Trigger Editor can be opened automatically after the trigger is created and is available on editing the trigger.

The basic principles of Object Editors in ASA Maestro are considered in the corresponding topic. See below to find the description of editor tabs that are unique to the current object.

 

 

The main tab of the editor consists of several parts:, trigger definition, and trigger properties.

 

Definition

Defines the trigger conditions and actions.

 

Properties

Name

Here you can view and change the trigger name.
 
 

Note: the name of the object must be unique among all the object names in its container. Moreover, all the objects that are source of data need unique names among themselves. You can use any identifier that is allowed by Sybase SQL Anywhere server.

Comment

This field contains a comment to the trigger.

 

Subject (Row, Statement)

This specifies whether the trigger procedure should be fired once for every row affected by the trigger event, or just once per SQL statement.

 

Type(Before, After, Resolve)

Determines whether the function is called before or after the event.

 

Event (Insert, Update, Update Fields or Delete)
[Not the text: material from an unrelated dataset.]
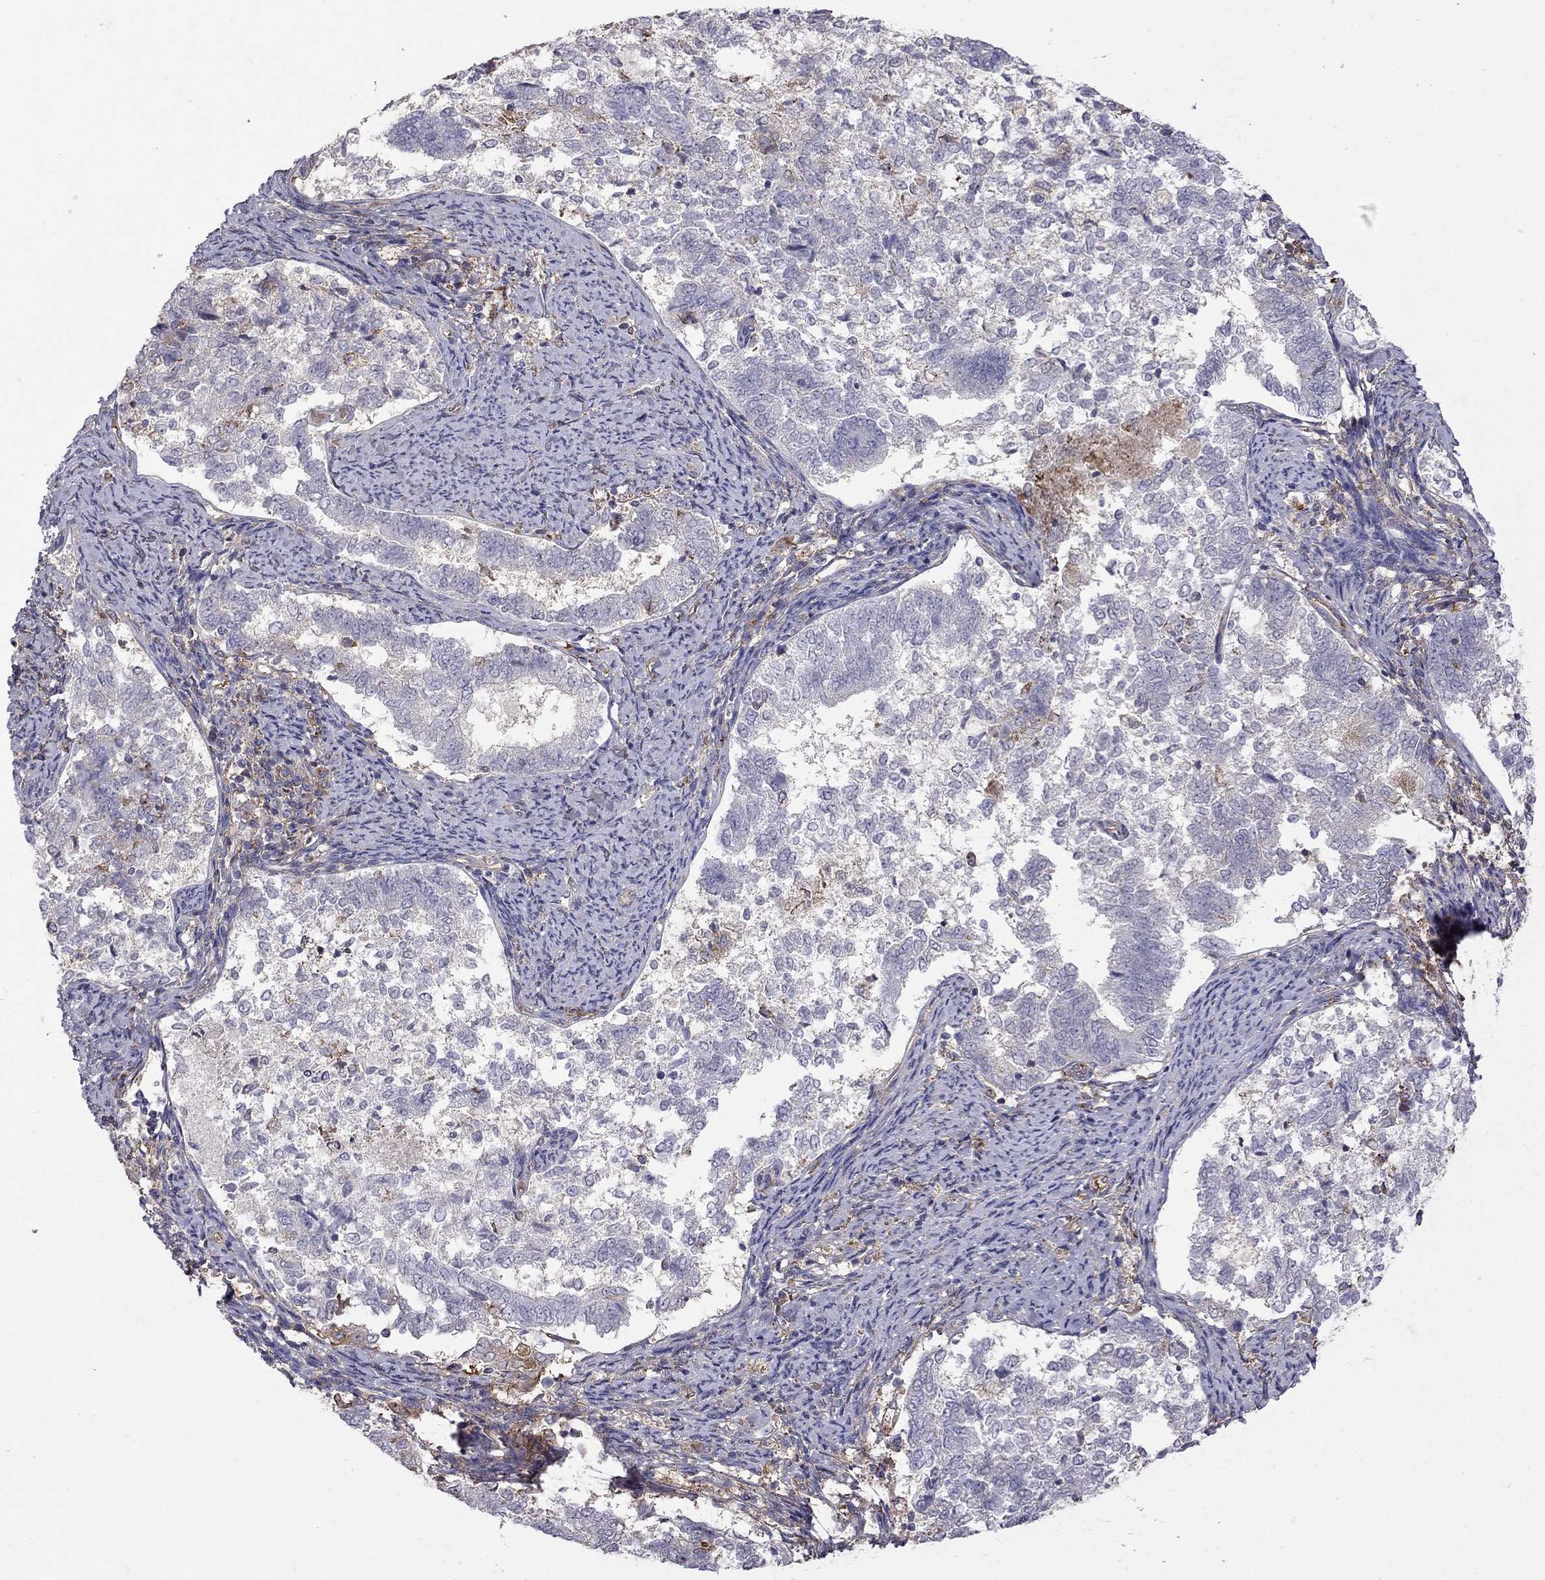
{"staining": {"intensity": "negative", "quantity": "none", "location": "none"}, "tissue": "endometrial cancer", "cell_type": "Tumor cells", "image_type": "cancer", "snomed": [{"axis": "morphology", "description": "Adenocarcinoma, NOS"}, {"axis": "topography", "description": "Endometrium"}], "caption": "Tumor cells are negative for brown protein staining in adenocarcinoma (endometrial).", "gene": "EIF4E3", "patient": {"sex": "female", "age": 65}}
Specifies the event that will fire the trigger.

 

Order

Triggers of the same type (insert, update, or delete) that fire at the same time (before, after, or resolve) can use the clause to determine the order that the triggers are fired. Specifying 0 is equivalent to omitting the clause.

 

New name, Old name, Remote name

The clauses allow you to refer to the inserted, deleted or updated rows. For the purposes of this clause, an update is treated as a delete followed by an insert.

 

An Insert event takes the new name clause, which represents the inserted row.
A Delete event takes the old name clause, which represents the deleted row.
An Update takes the old name clause, which represents the row before the update, and it takes the new name clause, which represents the row after the update.

 

The meaning of old name and new name differs, depending on whether the trigger is a row-level or a statement-level trigger.

 

For row-level triggers, the old name clause allows you to refer to the values in a row prior to an update or delete, and the new name clause allows you to refer to the inserted or updated values. The OLD and NEW rows can be referenced in BEFORE and AFTER triggers. The new name clause allows you to modify the new row in a BEFORE trigger before the insert or update operation takes place.
For statement-level triggers, the old name and new name clauses refer to declared temporary tables holding the old and new values of the rows. The default names for these tables are deleted and inserted.

 

The Remote name clause is for use with SQL Remote. It allows you to refer to the values in the VERIFY clause of an UPDATE statement. It should be used only with RESOLVE UPDATE or RESOLVE UPDATE OF column-list triggers.

 

To apply the changes, select the Apply Changes item in the Navigation bar or use Ctrl+F9 or Ctrl+F7 shortcut keys.

 

It is also possible to modify object properties without opening the object editor: use the Object Properties item of the popup menu of the selected object from the explorer tree.